Saved data entries:
________

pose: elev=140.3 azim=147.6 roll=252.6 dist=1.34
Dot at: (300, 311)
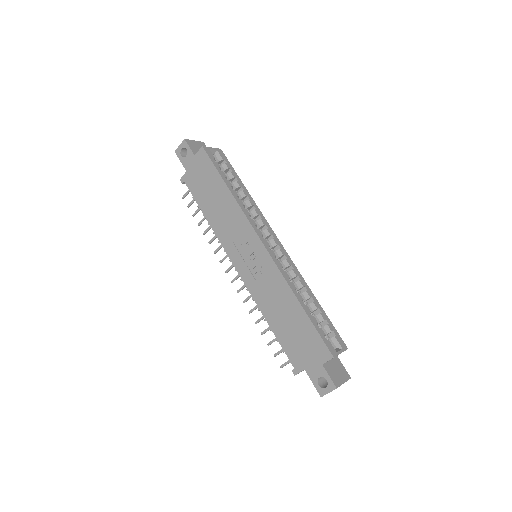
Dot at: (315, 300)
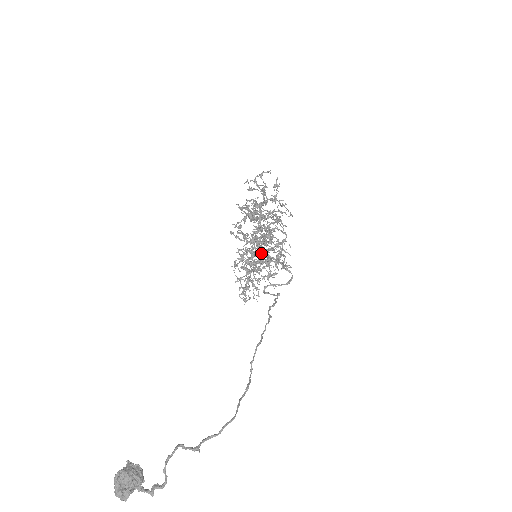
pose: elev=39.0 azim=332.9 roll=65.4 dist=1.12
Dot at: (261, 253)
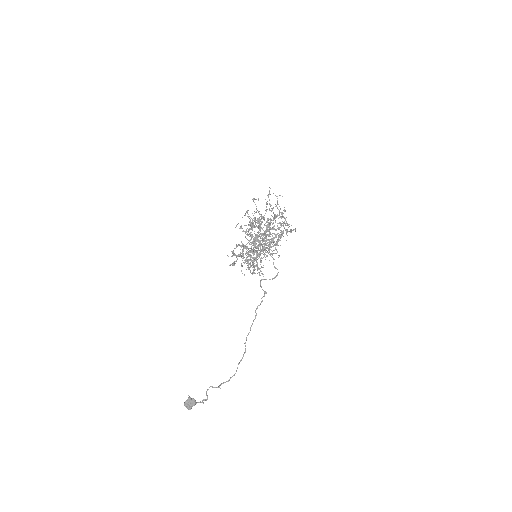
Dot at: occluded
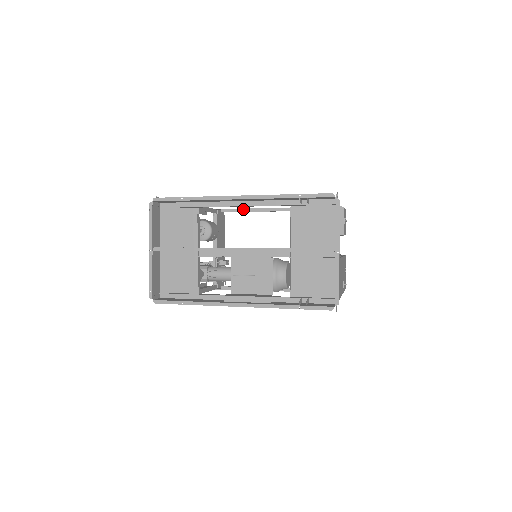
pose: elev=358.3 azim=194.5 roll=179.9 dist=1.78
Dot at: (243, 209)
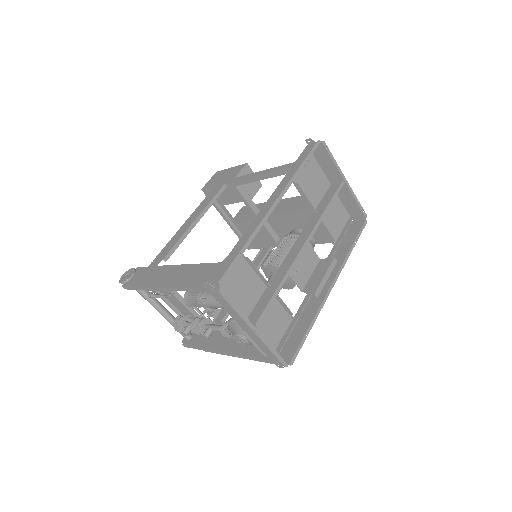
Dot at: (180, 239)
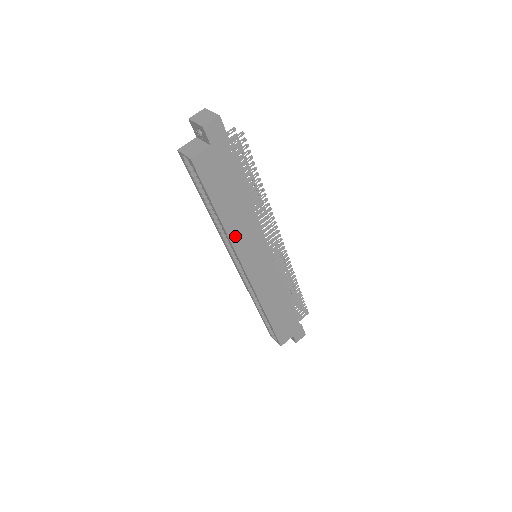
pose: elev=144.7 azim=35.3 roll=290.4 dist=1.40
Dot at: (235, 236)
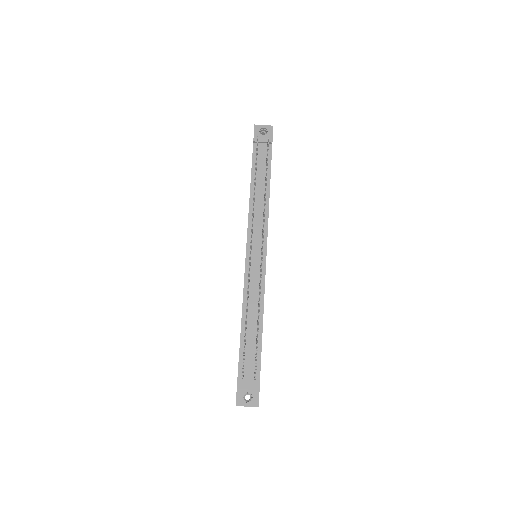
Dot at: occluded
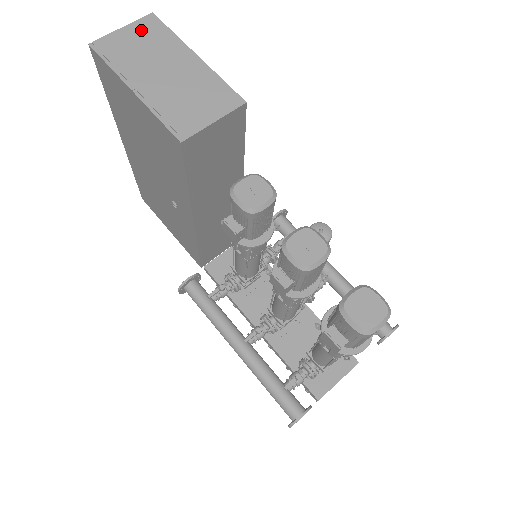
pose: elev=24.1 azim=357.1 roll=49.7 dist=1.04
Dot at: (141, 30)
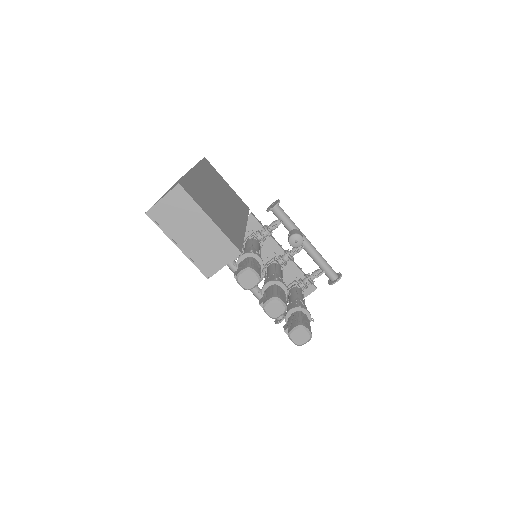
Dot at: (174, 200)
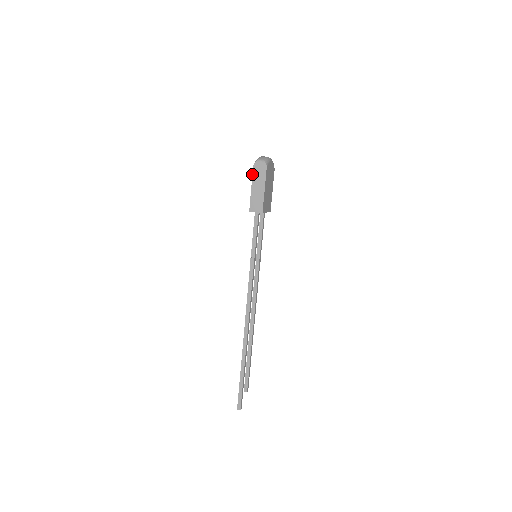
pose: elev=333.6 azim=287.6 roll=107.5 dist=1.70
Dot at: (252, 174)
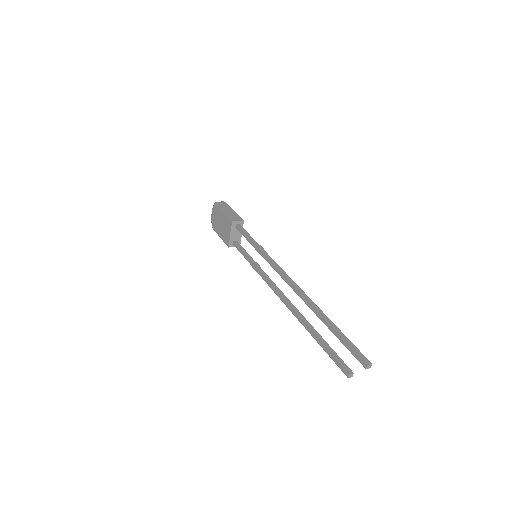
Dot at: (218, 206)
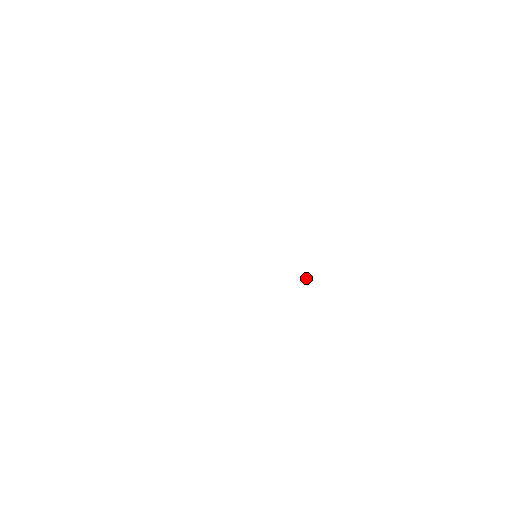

________

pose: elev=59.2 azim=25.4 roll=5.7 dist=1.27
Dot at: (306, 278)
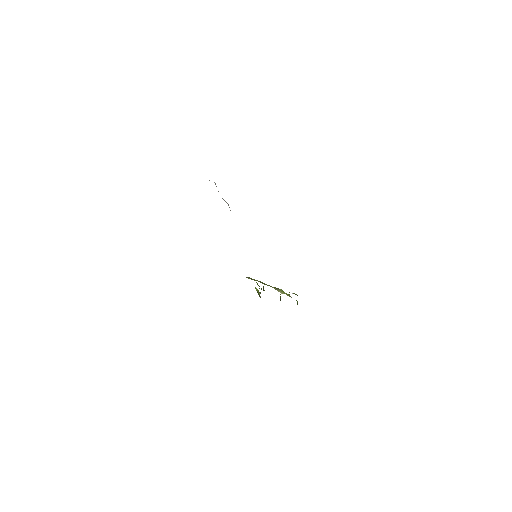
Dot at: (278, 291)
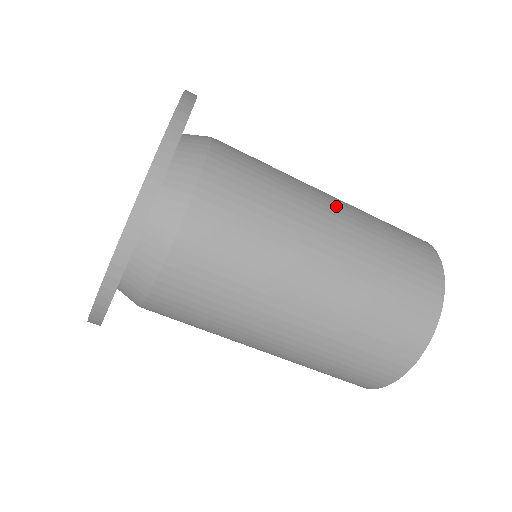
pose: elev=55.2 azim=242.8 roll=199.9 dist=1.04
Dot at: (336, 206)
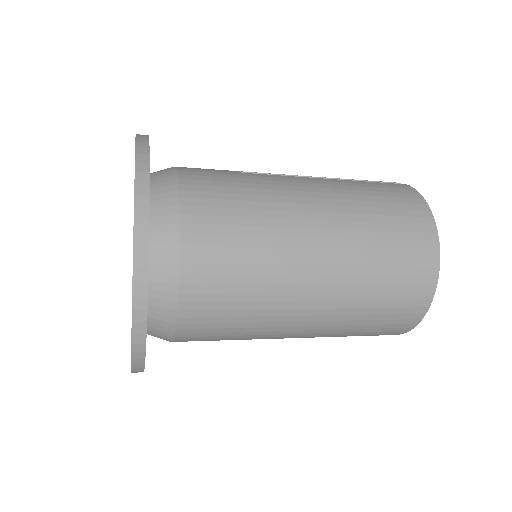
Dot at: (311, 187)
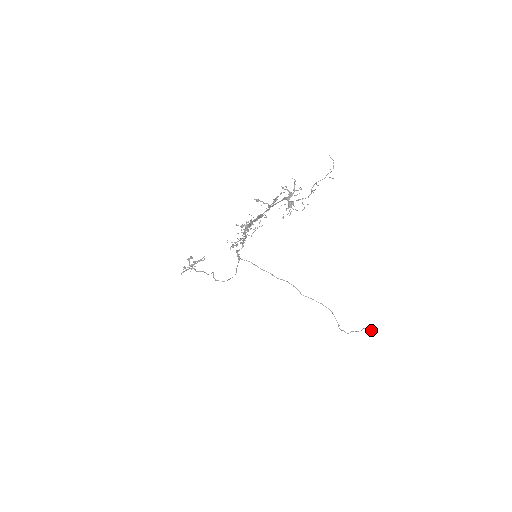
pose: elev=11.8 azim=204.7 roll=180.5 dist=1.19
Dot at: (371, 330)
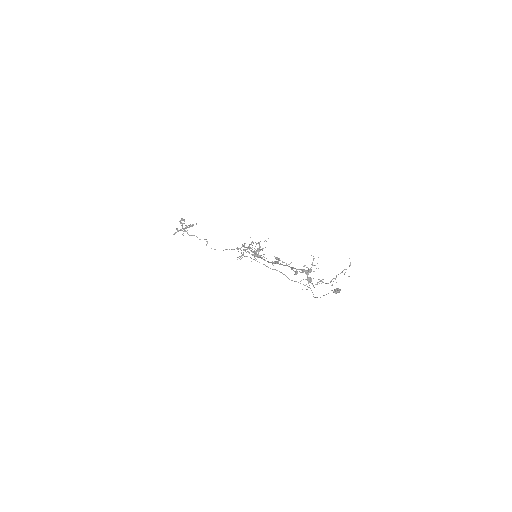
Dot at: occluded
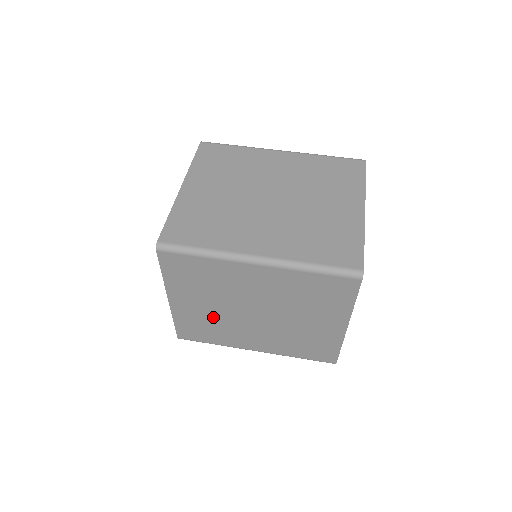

________

**EXERCISE DETAILS**
Please rewrite everything from the line containing "pose: elev=140.3 azim=147.6" down to the line containing "Dot at: (218, 206)", replacing "pose" with "camera" and leaving the pictures out.

**OUTPUT**
camera: elev=140.3 azim=147.6 roll=252.6 dist=1.34
Dot at: (300, 311)
Dot at: (315, 300)
camera: elev=39.0 azim=332.9 roll=65.4 dist=1.12
Dot at: (261, 253)
Dot at: occluded
camera: elev=358.3 azim=194.5 roll=179.9 dist=1.78
Dot at: (243, 209)
Dot at: (180, 239)
camera: elev=144.7 azim=35.3 roll=290.4 dist=1.40
Dot at: (235, 236)
Dot at: occluded
camera: elev=24.1 azim=357.1 roll=49.7 dist=1.04
Dot at: (141, 30)
Dot at: (174, 200)
camera: elev=333.6 azim=287.6 roll=107.5 dist=1.70
Dot at: (252, 174)
Dot at: (218, 206)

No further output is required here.